Studies on intra-patient HIV genetic diversity on ART have contributed to our understanding of the establishment and maintenance of the reservoir that results in viral rebound when ART is interrupted [16, 17, 46, 53, 77, 86]. To date, scientific consensus has established that HIV replication is virtually halted in the peripheral blood of individuals fully suppressed on ART as most studies conclude that the viral population in PBMC does not diverge due to viral replication from pre-therapy populations for up to about 20 years on potent and adherent therapy [40, 53, 54, 102, 103]. However, whether viral replication persists in tissues, such as lymph nodes and gut, to levels that can maintain the HIV reservoir is still controversial [44, 45, 90, 104, 107, 110]. Because newly infected cells are not detected in the peripheral blood even after many years on ART, if viral replication persists in tissues, it indicates that these cells rarely migrate outside of their anatomical site of infection. Studies on proviral compartmentalization aim to investigate viral gene flow to better understand the migration patterns of infected cells and address the question of ongoing HIV replication during ART in tissues. However, such studies, thus far, have come to contradicting conclusions with some showing evidence of compartmentalization between blood and lymphoid tissues [44, 107] and others showing a lack of compartmentalization [45, 54, 110]. The conflicting findings may be due to differences in methods used to obtain the sequence data and analyze them or in differences in the region or length of the gene fragments investigated. More in depth studies on HIV populations in multiple genes are needed to resolve this controversy and to determine if ongoing cycles of viral replication contribute to maintaining the HIV reservoir on ART.
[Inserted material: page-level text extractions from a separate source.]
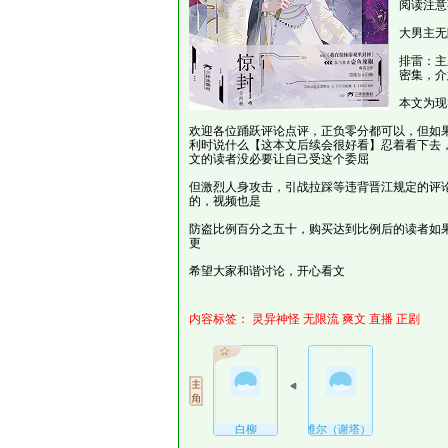
阅读注意
大男主无
排雷：主
密集，介
本文为现
欢迎各位踊跃评论点评，正负零分都可以，但如
利时说什么【这本文后续会很好看】忍着看下去，
文的读者没必要让自己受这个委屈
但激烈人身攻击，引战拉踩等违背晋江规定的评
的，视频也是
防盗比例百分之五十，购买达到比例后的读者如
更
希望大家和谐讨论，开心看文
内容标签：
灵异神怪
无限流
爽文
直播
正剧
白柳
塔维尔（谢塔）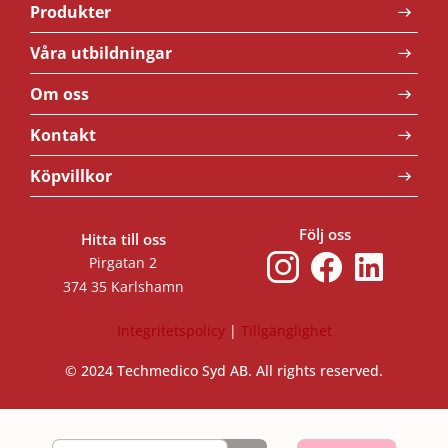
Produkter
Våra utbildningar
Om oss
Kontakt
Köpvillkor
Följ oss
Hitta till oss
Pirgatan 2
374 35 Karlshamn
Integritetspolicy
|
Tillgänglighet
© 2024 Techmedico Syd AB. All rights reserved.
It is now well established that a small fraction of the cells that were likely infected prior to starting ART or during treatment interruptions can persist on long-term ART through cellular proliferation. It is likely through silencing of viral gene transcription (latent infection) that these cells survive and divide despite infection. Furthermore, the proliferation of infected cells is, in some instances, is driven by the interruption of the cell cycle by integration of HIV proviruses into oncogenes or genes that regulate cell growth [16, 17]. In one case, it was demonstrated that a large HIV infected cell clone was the source of persistent viremia and carried an archived, intact provirus that was capable of producing infectious virus in in vitro experiments [77]. This study was followed by others demonstrating that clones of cells carrying intact and replication-competent proviruses is not uncommon in individuals on suppressive ART [18, 20, 81]. These studies clearly show that a common reservoir for HIV infection during ART is the persistence and proliferation of cells infected with intact proviruses. More studies are needed to determine if such variants are always archival or if they can emerge from new rounds of infection in tissues during ART and to understand the distribution of cell clones across different anatomical compartments. Furthermore, single-cell studies are needed to confirm if the mechanism that allows the persistence of such clones is, indeed, HIV latency. Understanding the mechanisms that maintain the HIV reservoir will guide the design of strategies to eradicate the infection, such as the further development of agents aimed at driving infected cells out of latency, without inducing further cellular proliferation, so that HIV proteins can be targeted by, perhaps, a boosted immune system. Future studies on HIV diversity and evolution will likely guide this process and may contribute to evaluating the efficacy of curative interventions for HIV infection.